- **Description of the task**: Print the data verbatim, starting with its first line and going on through the line containing "36: (571, 455)", with both of those lines included.

- **Task data**:

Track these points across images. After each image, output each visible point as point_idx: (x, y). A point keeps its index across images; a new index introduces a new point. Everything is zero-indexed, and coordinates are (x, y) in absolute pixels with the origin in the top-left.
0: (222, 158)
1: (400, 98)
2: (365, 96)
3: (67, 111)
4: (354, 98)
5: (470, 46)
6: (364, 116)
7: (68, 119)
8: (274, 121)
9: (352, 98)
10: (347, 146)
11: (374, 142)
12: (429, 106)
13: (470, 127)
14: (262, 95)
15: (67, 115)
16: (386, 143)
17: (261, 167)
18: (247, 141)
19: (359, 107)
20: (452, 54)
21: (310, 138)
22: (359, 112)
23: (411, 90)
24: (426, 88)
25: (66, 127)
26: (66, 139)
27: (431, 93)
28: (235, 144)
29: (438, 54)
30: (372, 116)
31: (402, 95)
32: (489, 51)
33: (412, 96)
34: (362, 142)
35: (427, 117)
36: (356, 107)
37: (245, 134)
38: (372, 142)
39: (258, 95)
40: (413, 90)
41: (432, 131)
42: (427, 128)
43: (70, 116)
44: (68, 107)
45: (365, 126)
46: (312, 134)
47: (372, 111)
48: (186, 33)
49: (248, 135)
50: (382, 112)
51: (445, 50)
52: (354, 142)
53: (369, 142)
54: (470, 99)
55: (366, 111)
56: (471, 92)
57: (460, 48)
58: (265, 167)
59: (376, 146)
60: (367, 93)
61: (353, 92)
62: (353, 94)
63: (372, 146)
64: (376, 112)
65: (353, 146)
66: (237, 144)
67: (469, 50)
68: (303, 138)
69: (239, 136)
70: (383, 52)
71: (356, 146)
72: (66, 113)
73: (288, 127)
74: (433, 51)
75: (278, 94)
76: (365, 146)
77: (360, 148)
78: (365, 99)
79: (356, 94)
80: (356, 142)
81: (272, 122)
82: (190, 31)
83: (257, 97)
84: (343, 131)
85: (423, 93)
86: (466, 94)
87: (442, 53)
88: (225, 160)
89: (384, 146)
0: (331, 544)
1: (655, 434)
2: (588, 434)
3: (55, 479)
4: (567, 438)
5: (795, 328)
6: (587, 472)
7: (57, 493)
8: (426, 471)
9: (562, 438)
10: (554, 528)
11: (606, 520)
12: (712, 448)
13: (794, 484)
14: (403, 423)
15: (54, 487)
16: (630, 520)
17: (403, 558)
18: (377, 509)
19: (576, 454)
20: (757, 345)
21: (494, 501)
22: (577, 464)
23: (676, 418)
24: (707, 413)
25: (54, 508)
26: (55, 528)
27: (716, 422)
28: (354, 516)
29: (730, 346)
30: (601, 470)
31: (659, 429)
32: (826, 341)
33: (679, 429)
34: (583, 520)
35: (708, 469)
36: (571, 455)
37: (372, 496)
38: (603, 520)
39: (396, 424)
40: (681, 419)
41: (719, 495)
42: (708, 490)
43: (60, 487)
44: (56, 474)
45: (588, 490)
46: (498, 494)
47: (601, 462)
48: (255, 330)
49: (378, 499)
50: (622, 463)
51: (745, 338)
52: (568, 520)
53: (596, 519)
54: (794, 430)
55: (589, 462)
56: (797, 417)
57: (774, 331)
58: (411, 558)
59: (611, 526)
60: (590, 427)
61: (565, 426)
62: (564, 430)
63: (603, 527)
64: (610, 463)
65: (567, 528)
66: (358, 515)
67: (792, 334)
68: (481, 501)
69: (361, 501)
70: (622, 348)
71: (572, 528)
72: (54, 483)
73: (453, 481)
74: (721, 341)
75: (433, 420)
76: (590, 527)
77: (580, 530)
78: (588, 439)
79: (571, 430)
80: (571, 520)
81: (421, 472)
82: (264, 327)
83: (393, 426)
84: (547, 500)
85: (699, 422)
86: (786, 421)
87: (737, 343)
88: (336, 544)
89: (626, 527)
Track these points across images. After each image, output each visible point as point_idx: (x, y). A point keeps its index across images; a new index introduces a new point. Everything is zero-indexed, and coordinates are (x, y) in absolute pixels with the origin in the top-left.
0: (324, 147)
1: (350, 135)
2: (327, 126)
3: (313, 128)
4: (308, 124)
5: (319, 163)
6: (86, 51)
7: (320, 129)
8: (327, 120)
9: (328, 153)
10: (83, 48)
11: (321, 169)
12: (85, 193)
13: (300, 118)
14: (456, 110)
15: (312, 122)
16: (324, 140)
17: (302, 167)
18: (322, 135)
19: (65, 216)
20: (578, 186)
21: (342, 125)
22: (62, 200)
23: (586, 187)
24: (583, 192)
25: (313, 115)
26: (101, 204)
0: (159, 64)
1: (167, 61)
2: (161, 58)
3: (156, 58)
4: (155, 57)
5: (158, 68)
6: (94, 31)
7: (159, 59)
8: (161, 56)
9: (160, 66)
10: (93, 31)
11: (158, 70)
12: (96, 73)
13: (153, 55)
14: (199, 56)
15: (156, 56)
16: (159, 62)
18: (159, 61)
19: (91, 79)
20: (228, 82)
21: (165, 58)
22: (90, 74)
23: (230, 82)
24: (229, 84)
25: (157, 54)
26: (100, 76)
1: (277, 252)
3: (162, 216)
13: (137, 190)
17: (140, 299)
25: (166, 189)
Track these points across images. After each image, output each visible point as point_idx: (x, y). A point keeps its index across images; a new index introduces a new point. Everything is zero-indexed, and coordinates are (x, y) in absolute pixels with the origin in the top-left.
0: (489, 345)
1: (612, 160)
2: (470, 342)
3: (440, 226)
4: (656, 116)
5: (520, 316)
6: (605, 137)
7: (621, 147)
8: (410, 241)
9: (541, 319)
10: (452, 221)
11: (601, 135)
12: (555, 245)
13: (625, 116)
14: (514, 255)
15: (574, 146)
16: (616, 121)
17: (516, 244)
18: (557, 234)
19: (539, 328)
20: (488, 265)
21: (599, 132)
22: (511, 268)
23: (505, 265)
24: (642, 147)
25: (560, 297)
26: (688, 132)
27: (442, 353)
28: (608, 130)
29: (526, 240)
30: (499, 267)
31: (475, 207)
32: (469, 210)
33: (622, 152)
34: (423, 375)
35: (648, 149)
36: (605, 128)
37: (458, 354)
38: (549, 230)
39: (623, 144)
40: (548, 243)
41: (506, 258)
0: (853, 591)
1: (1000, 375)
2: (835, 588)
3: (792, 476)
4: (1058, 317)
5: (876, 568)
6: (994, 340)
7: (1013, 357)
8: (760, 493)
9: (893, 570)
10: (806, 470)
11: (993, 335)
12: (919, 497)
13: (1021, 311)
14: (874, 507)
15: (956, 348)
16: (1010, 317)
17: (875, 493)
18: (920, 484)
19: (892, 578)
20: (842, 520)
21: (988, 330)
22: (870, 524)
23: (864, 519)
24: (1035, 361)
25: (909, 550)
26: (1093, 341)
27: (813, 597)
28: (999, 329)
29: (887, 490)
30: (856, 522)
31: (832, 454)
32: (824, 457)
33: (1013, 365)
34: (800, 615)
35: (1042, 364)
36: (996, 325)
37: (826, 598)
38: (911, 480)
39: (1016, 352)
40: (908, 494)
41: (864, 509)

- **Exercise output**:
Track these points across images. After each image, output each visible point as point_idx: (x, y). A point keeps its index across images; a new index introduces a new point. Everything is zero-indexed, and coordinates are (x, y) in absolute pixels with the origin in the top-left.
0: (222, 158)
1: (400, 98)
2: (365, 96)
3: (67, 111)
4: (354, 98)
5: (470, 46)
6: (364, 116)
7: (68, 119)
8: (274, 121)
9: (352, 98)
10: (347, 146)
11: (374, 142)
12: (429, 106)
13: (470, 127)
14: (262, 95)
15: (67, 115)
16: (386, 143)
17: (261, 167)
18: (247, 141)
19: (359, 107)
20: (452, 54)
21: (310, 138)
22: (359, 112)
23: (411, 90)
24: (426, 88)
25: (66, 127)
26: (66, 139)
27: (431, 93)
28: (235, 144)
29: (438, 54)
30: (372, 116)
31: (402, 95)
32: (489, 51)
33: (412, 96)
34: (362, 142)
35: (427, 117)
36: (356, 107)
37: (245, 134)
38: (372, 142)
39: (258, 95)
40: (413, 90)
41: (432, 131)
42: (427, 128)
43: (70, 116)
44: (68, 107)
45: (365, 126)
46: (312, 134)
47: (372, 111)
48: (186, 33)
49: (248, 135)
50: (382, 112)
51: (445, 50)
52: (354, 142)
53: (369, 142)
54: (470, 99)
55: (366, 111)
56: (471, 92)
57: (460, 48)
58: (265, 167)
59: (376, 146)
60: (367, 93)
61: (353, 92)
62: (353, 94)
63: (372, 146)
64: (376, 112)
65: (353, 146)
66: (237, 144)
67: (469, 50)
68: (303, 138)
69: (239, 136)
70: (383, 52)
71: (356, 146)
72: (66, 113)
73: (288, 127)
74: (433, 51)
75: (278, 94)
76: (365, 146)
77: (360, 148)
78: (365, 99)
79: (356, 94)
80: (356, 142)
81: (272, 122)
82: (190, 31)
83: (257, 97)
84: (343, 131)
85: (423, 93)
86: (466, 94)
87: (442, 53)
88: (225, 160)
89: (384, 146)
0: (331, 544)
1: (655, 434)
2: (588, 434)
3: (55, 479)
4: (567, 438)
5: (795, 328)
6: (587, 472)
7: (57, 493)
8: (426, 471)
9: (562, 438)
10: (554, 528)
11: (606, 520)
12: (712, 448)
13: (794, 484)
14: (403, 423)
15: (54, 487)
16: (630, 520)
17: (403, 558)
18: (377, 509)
19: (576, 454)
20: (757, 345)
21: (494, 501)
22: (577, 464)
23: (676, 418)
24: (707, 413)
25: (54, 508)
26: (55, 528)
27: (716, 422)
28: (354, 516)
29: (730, 346)
30: (601, 470)
31: (659, 429)
32: (826, 341)
33: (679, 429)
34: (583, 520)
35: (708, 469)
36: (571, 455)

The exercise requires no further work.